Black Fox is a 1995 American Western television miniseries based on Matt Braun's 1973 novel of the same name starring Christopher Reeve, Raoul Trujillo, Tony Todd, and Nancy Sorel. The miniseries was presented in three parts on CBS.

==Plot==
Black Fox tells the story of two "blood" brothers, Alan and Britt Johnson—one a former plantation owner, the other his childhood friend whom he freed from slavery—who, with their families, leave Carolina to settle in Texas in the 1860s in hopes of finding a new life. Alan and Britt, along with other pioneer families, are homesteading on the West Texas frontier.

With the outbreak of the Civil War, word arrives that two Indian tribes, the Comanches and the Kiowas, have joined forces under the leadership of Little Buffalo, whose goal is to drive the white man out of Texas.

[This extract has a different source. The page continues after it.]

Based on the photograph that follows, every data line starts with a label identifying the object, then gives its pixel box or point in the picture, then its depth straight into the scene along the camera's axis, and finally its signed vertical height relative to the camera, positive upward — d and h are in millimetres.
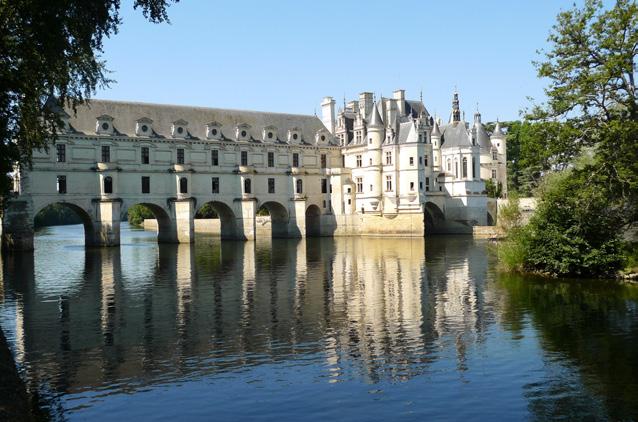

In a surprise raid, while the men are away making preparations to defend their homes, the Indians attack, taking hostage every woman and child they can find. While not all the settlers agree, it is decided that because he is black, Britt will have the best chance to negotiate with the Indians for the return of their families and he takes off, alone, for a journey deep into hostile Indian territory.

==Cast==
- Christopher Reeve as Alan Johnson
- Raoul Trujillo as Running Dog
- Tony Todd as Britt Johnson / Black Fox
- Nancy Sorel as Sarah Johnson
- Janet Bailey as Mary Johnson
- Rainbow Sun Francks as Frank Johnson
- Chris Wiggins as Ralph Holtz
- Dale Wilson as Captain Buck Barry
- Lawrence Dane as Colonel McKensie
- Cynthia Preston as Delores Holtz / Morning Star
- Don S. Davis as Sergeant
- Kim Coates as Natchez John Dunn
- Kelly Rowan as Hallie Russell
- David Fox as Carl Glenn

==Production==
===Crew===
It was directed by Steven Hilliard Stern. The adaptation was written by John Binder, Michael Michaelian, Jeb Rosebrook and Joe Byrne.

===Filming===
The series was filmed in 1993, but wasn't broadcast until 1995. Most of the series was filmed in Alberta, Canada.

==Episodes==

| No. | Title | Directed by | Written by | Original release date |
|---|---|---|---|---|
| 1 | "Black Fox" | Steven Hilliard Stern | John Binder | July 28, 1995 |
| 2 | "Black Fox: The Price of Peace" | Steven Hilliard Stern | John Binder, Jeb Rosebrook & Joe Byrne | August 4, 1995 |
| 3 | "Black Fox: Good Men and Bad" | Steven Hilliard Stern | John Binder & Michael Michaelian | August 11, 1995 |

==Reception==
TV Guide called Black Fox "a sturdy but not truly outstanding sagebrush miniseries" and says it is "admirable for its decision to craft a straightforward saga with serious undertones, this canters, but does not gallop, down a trail of Wild West formulas."